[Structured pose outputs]

____________

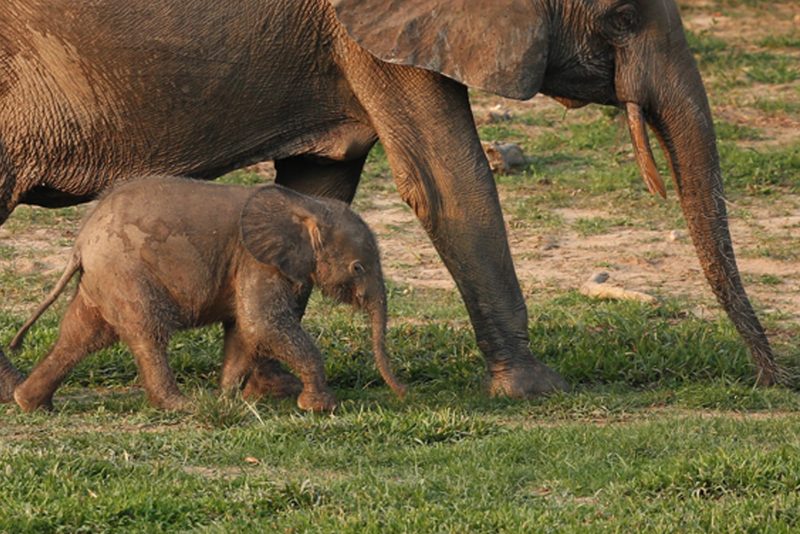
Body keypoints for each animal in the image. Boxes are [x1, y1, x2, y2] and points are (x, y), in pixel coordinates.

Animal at [9, 176, 407, 412]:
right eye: (358, 268)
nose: (402, 394)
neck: (306, 204)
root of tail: (79, 243)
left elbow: (245, 331)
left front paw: (228, 399)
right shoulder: (255, 260)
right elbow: (263, 323)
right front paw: (320, 407)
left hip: (103, 279)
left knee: (79, 335)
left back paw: (29, 403)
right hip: (126, 273)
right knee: (148, 334)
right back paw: (179, 405)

____________

- **Work to be completed**
Give again, word for word, every line from the top of the entries above to the line holding "left elbow: (245, 331)", both included. Leave the pictures out.

- **Answer to the exercise**
Body keypoints for each animal in the image. Boxes are [x1, y1, x2, y2] and points are (x, y), in pixel coordinates.

Animal at [9, 176, 407, 412]:
right eye: (358, 268)
nose: (402, 394)
neck: (306, 204)
root of tail: (79, 243)
left elbow: (245, 331)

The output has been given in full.